芭蕉羅漢修為並不低,但魏長樂出手突兀,而且速度快極,芭蕉羅漢欲要閃躲,卻已經來不及。
他屁股還沒離開座椅,魏長樂的右手已經掐住他的喉嚨。
只一瞬間,芭蕉羅漢感覺自己的喉嚨似乎是被鐵箍鎖住,無法呼吸。
生死之間,他也是拼力做出反應,右手握拳,便要打出去。
但魏長樂的左拳卻早已經擊出,狠狠地擊中在他心口。
芭蕉羅漢是劍士,走的是劍修之路,手中若有劍,那還真不好對付。
但此刻他手中無劍,而且劍修主要是練氣,沒有武夫那樣強悍的軀體,魏長樂這一拳全力以赴,就像是鐵錘狠狠砸中,芭蕉羅漢只覺得自己的心臟似乎在瞬間撕裂。
他雙目暴凸,本來打出的拳頭瞬間沒了氣力,軟軟垂下。
魏長樂自然不可能給芭蕉羅漢任何反應的機會,更不會讓他出聲示警,沒有任何猶豫,又是連續幾拳,芭蕉羅漢的胸腔、腹間都是遭受重擊。
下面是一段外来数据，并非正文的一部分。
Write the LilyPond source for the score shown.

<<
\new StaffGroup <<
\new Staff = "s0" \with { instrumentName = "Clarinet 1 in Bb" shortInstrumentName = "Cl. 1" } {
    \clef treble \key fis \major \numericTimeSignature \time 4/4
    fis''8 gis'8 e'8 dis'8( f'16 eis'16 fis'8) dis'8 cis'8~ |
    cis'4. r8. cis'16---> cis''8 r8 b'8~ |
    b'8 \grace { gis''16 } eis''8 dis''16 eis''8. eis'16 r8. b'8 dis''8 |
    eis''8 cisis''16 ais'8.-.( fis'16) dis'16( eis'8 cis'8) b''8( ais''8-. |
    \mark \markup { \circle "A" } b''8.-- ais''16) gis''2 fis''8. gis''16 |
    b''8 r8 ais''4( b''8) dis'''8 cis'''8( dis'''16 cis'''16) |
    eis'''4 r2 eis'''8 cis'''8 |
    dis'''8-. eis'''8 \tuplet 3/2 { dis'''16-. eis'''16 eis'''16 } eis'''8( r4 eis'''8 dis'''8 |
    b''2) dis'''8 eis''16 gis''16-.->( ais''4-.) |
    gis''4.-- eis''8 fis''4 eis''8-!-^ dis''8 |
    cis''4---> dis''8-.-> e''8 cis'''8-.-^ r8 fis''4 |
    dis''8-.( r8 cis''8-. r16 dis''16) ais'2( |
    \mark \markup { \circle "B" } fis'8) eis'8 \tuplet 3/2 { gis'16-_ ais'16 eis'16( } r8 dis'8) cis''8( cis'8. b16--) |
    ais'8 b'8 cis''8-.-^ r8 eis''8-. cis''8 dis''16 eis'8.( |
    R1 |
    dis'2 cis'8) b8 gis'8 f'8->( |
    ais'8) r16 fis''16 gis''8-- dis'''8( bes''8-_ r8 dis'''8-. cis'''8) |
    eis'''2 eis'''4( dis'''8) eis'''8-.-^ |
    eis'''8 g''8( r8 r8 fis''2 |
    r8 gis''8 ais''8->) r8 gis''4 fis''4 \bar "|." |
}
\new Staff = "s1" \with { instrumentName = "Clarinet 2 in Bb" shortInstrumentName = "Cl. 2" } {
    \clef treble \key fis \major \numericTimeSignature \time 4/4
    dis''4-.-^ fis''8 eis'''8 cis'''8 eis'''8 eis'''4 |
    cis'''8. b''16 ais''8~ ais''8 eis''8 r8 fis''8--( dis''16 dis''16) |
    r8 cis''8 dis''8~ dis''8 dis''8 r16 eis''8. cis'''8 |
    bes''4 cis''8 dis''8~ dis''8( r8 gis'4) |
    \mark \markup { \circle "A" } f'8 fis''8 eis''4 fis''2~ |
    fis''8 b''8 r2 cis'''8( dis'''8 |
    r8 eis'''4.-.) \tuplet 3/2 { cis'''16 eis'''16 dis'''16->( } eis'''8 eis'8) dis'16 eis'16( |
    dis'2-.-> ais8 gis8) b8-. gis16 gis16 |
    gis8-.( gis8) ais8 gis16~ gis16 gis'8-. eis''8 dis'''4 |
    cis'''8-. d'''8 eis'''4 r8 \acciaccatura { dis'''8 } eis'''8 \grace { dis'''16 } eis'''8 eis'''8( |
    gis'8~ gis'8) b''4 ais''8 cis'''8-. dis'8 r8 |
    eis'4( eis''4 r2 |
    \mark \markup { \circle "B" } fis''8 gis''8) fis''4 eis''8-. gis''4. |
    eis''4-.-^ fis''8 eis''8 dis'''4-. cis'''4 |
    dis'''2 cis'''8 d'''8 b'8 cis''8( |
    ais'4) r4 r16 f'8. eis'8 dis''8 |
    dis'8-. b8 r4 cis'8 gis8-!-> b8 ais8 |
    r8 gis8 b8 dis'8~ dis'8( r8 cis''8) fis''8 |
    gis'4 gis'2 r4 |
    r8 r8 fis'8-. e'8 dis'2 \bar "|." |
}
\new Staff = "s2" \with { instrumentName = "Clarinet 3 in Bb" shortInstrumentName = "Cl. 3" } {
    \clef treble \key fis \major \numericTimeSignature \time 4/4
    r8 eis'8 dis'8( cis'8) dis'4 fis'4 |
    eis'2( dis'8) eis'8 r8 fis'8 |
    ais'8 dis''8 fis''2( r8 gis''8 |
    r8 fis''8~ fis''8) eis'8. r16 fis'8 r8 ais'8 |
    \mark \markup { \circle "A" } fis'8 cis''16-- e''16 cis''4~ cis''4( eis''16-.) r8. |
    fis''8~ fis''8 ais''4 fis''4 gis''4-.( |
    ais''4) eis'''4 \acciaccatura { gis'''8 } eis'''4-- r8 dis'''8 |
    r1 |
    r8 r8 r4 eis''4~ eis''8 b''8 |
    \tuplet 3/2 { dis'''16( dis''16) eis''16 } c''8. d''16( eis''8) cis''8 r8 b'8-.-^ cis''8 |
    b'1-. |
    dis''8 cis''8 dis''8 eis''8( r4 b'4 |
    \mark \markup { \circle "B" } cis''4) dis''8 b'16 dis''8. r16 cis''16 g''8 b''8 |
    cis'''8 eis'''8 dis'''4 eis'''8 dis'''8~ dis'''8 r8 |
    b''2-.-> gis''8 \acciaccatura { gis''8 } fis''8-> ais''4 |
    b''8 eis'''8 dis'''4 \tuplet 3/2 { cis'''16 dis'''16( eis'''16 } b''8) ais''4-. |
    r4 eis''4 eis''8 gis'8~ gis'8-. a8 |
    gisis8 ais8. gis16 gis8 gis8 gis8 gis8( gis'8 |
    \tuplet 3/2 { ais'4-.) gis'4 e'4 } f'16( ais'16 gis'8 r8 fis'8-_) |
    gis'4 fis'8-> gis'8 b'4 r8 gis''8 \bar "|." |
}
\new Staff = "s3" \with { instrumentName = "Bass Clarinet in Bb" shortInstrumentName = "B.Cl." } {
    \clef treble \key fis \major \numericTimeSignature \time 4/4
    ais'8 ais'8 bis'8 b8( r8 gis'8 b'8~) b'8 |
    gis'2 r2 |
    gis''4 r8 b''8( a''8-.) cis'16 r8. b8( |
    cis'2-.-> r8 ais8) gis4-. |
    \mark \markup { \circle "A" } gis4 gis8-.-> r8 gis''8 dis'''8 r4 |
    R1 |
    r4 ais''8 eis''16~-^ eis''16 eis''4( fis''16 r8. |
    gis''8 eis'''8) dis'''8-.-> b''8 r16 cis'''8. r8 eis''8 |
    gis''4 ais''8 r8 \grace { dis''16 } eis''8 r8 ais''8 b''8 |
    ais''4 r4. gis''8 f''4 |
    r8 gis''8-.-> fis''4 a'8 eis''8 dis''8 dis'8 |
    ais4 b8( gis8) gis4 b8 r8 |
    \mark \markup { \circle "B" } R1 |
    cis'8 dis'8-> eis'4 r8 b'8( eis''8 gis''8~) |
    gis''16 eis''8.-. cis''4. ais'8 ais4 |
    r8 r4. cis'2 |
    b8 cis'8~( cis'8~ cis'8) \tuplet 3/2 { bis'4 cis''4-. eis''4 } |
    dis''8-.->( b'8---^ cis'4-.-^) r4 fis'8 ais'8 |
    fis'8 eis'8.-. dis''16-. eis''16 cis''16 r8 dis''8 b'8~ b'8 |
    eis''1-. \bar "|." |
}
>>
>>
他無法呼吸,眼眶內一片赤紅,喉嚨裡發出嘎嘎聲音,臉上也因為極度的痛苦而扭曲變形。
襠下屎尿失禁,散發出濃郁的臭味。
“眼力太好,很容易沒命。”魏長樂身體前傾,雙目盯著對方赤紅的眼睛,輕聲道:“你能逃多遠?”
芭蕉羅漢聽到這裡,似乎明白什麼,瞳孔急劇收縮,充滿驚恐怨毒之色。